L’efficacité de ces méthodes

Se poser la question de l’efficacité des techniques « enseigner à dormir » ou « faire dormir » avec l’aide de tatas ou de consultants spécialisés reste légitime. Les études sérieuses portant sur l’adolescence ou l’âge adulte montrent que ces méthodes peuvent avoir un certain effet, mais elles ne prouvent pas pour autant leur efficacité sur les très jeunes enfants.

Il faut garder à l’esprit que beaucoup de troubles du sommeil chez le nourrisson tendent à disparaître spontanément en grandissant, surtout si les parents acquièrent une meilleure compréhension du fonctionnement physiologique du sommeil. Invoquer une intervention extérieure pour expliquer la résolution naturelle du problème peut donc être une erreur, ou une simple coïncidence.
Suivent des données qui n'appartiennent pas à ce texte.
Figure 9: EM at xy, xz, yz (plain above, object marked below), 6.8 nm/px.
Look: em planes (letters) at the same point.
Par ailleurs, la présence d’un professionnel ou d’une figure extérieure peut, dans certains cas, rassurer les parents, surtout lorsqu’aucun réseau de soutien n’est disponible. Son simple fait d’être là peut apporter un apaisement qui, indirectement, améliore le sommeil du bébé, sans que cela repose nécessairement sur des techniques validées ou scientifiquement prouvées.

Il est crucial de souligner qu’à ce jour, aucune méthode n’a été scientifiquement démontrée comme étant efficace pour faire dormir le bébé ou le nourrisson de manière systématique. Penser qu’un professionnel ou une figure extérieure pourrait remplacer la compétence parentale dans l’éducation au sommeil est une erreur. Chaque enfant étant différent, il n’existe pas de routine universelle ou de solution miracle. Les parents, en apprenant à connaître les particularités de leur enfant, peuvent ajuster leur approche, éventuellement avec l’aide de professionnels formés, sans culpabiliser ou se sentir insuffisants.
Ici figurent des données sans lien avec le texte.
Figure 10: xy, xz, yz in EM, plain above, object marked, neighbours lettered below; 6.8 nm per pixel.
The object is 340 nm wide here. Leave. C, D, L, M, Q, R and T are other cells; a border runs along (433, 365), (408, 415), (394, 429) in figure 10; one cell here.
Une aide par des professionnels compétents

Il est tout à fait envisageable d’accompagner les familles dans cette étape cruciale, à condition que les intervenants soient réellement formés et disposent de compétences solides. La clé réside dans la connaissance du sommeil infantile, qui doit être expliquée aux parents pour éviter qu’ils ne nourrissent de fausses attentes ou qu’ils se sentent impuissants face à des comportements qui relèvent du développement normal.

Romina Moavero insiste sur l’importance de faire évoluer la formation des futurs professionnels : « Il serait utile d’intégrer dans la préparation prénatale ou postnatale des modules spécifiques sur le sommeil du nourrisson, réalisés par des spécialistes tels que des pédiatres, des psychologues ou des neuropsychiatres ; cela permettrait aux futurs parents de mieux comprendre ces phases, d’appréhender la normale, et de réduire leur angoisse. »

Elle ajoute que, en France, à ce jour, beaucoup de ces « consultants » ou « spécialistes du sommeil » ne disposent pas forcément de diplômes officiellement reconnus ou de certifications valides. Beaucoup de formations courtes proposées souvent à l’étranger manquent de reconnaissance officielle dans notre pays et ne garantissent pas forcément des compétences approfondies, notamment sur le développement neurologique ou néonatal.

En conclusion, si de nombreux services vantent des méthodes rapides et faciles pour faire dormir bébé, il est essentiel pour les parents de garder à l’esprit que chaque enfant est unique, que les troubles du sommeil sont souvent temporaires, et que la meilleure façon d’accompagner leur enfant reste un dialogue sincère, une connaissance de ses besoins et, le cas échéant, le recours à des professionnels réellement formés et compétents.